Commentary

Apple Dives into the World of Mobile Payments

Mobile payments are starting to get serious.

Besides some larger iPhones and cool new watches, Apple’s major foray into mobile payments yesterday will have the most significant impact on mobile commerce.

This is not to say that the masses of consumers will quickly ditch their credit and debit cards and move to mobile payments just because it can be done with the new iPhone 6.

It’s more that the masses are about to learn and see how paying with a phone (or a watch, for that matter) can be done. Apple has that kind of clout.

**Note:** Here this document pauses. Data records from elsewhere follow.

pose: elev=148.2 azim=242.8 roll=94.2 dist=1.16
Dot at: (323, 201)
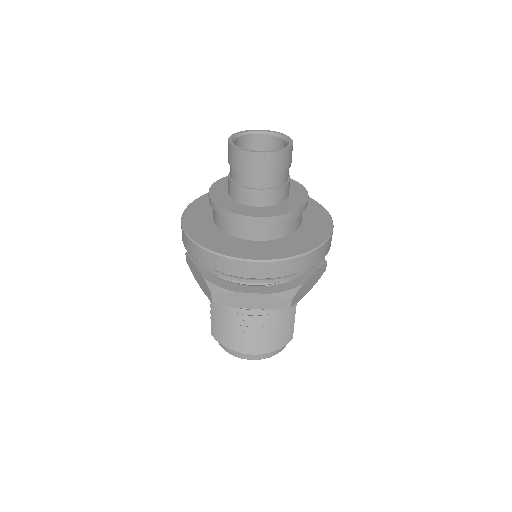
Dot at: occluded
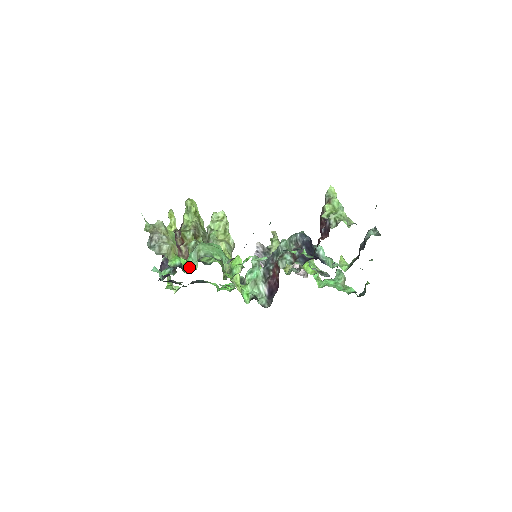
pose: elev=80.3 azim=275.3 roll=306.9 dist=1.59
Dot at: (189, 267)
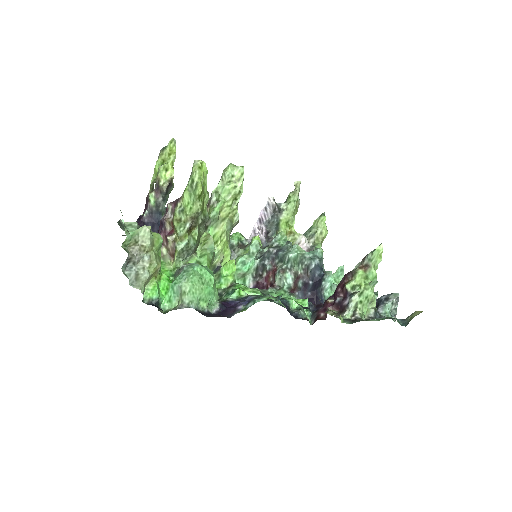
Dot at: (168, 299)
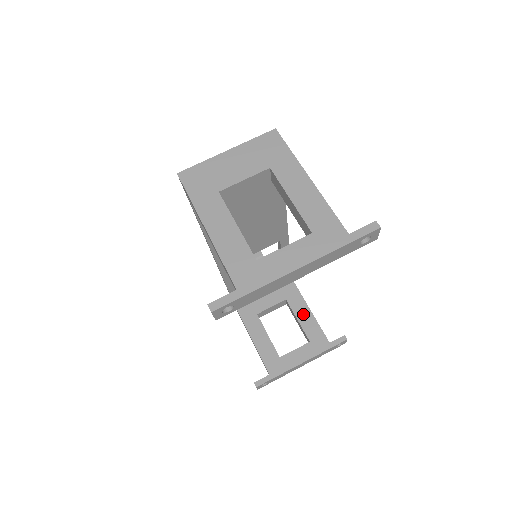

Unlike the joint venture of Verizon, AT&T and T-Mobile called Softcard, formerly known as Isis, Apple Pay has fewer moving parts and in many ways is a more elegant and seamless payment system.

The process of paying with Softcard takes an app download, going to the phone store to get a new SIM card, opening an account, loading a credit card or two and then finding an establishment where it works. The actual payment process typically ends with a paper receipt being printed that needs to be signed, just as in a credit card transaction.

Apple greatly simplified the process since it had an advantage by already having some of the pieces in place.

The company has hundreds of millions of customer credit cards on file, courtesy of iTunes. And to add a card, a consumer just takes an iPhone photo of the card, which then gets verified and added to the mix.

Apple’s Passbook, already used for aggregating and storing tickets, boarding passes and the like, gets added to the mix as a neat, central repository and clearinghouse of sorts.

Another in-place plus for Apple is the fingerprint scanner introduced a while back to assure the identity of the mobile shopper along with various, industrial grade security features.

No other entity has such a combination of digital capabilities already humming along together at scale.

“This is a revolution in the way consumers will pay,” said Barry McCarthy, president of global payment processor First Data Financial Services.  “This is an ecosystem-wide change.”

First Data supplies some of the back-end technology and security for Apple Pay and is just one of the many companies Apple aligned with as part of its mobile payment rollout.

Apple yesterday announced deals  with American Express, Visa and MasterCard as well as major merchants including Macy’s, Bloomingdale’s, Walgreens, Subway, McDonald’s, Whole Foods and Disney stores, to name a few.

The iPhone 6 also comes with NFC (near field communication), ending the last major phone-maker holdout for the technology.

“They finally bit the bullet and joined the NFC train,” said Jordan Gray, manager of the creative lab at the agency Organic. “Apple adheres to the NFC standards, which already had a foot in the door and now Apple will popularize it.”

That is the power of Apple, to create, stage, popularize and take things mainstream.

And now consumers are about to see or experience how a mobile phone can be used to pay by waiving or tapping the device from an ease-of-use standpoint.

However, Apple is not likely to be the only potential beneficiary of this new behavior.

For example, the CurrentC mobile wallet, which launches next year as we wrote about here last week (Softcard, CurrentC: The New, Big Names in Mobile Payments), also requires a consumer to bring their phone to a payment device.

In the case of Apple Pay, the NFC chip does the work while with CurrentC a code on the mobile phone screen is held in front of a payment terminal at checkout. To the consumer, both actions may seem relatively the same.

The CurrentC consortium of merchants already also has an A-list of participants, including Walmart, Target, Best Buy, 7-Eleven, Dick’s Sporting Goods, Kohl’s, Old Navy, Sam’s Club, Banana Republic, Sears, CVS, Dillard’s, Gap, Kmart, Lowe’s, Target, Rite Aid, Bed Bath & Beyond,  Sunoco, Exxon Mobile, 76, Shell, Phillips 66,  Publix, Giant Eagle, ShopRite, Meijer, Dunkin’ Donuts, Wendy’s, Baskin Robbins and Olive Garden.

The CurrentC group, planning to trial its mobile payment system this year and roll it out nationally next year, could benefit as more consumers get used to waving or tapping a mobile device to pay with Apple Pay.

The majority of smartphone owners have Android devices, many of which also can be used at the same NFC checkout stations going live to accommodate Apple Pay.

The main point is that the introductions at such scale as Apple Pay and CurrentC are about to make mobile payments highly visible to consumers.

The question remains that if they build it, and build it well, will the consumers come.

This is hardly a slam dunk, even for Apple.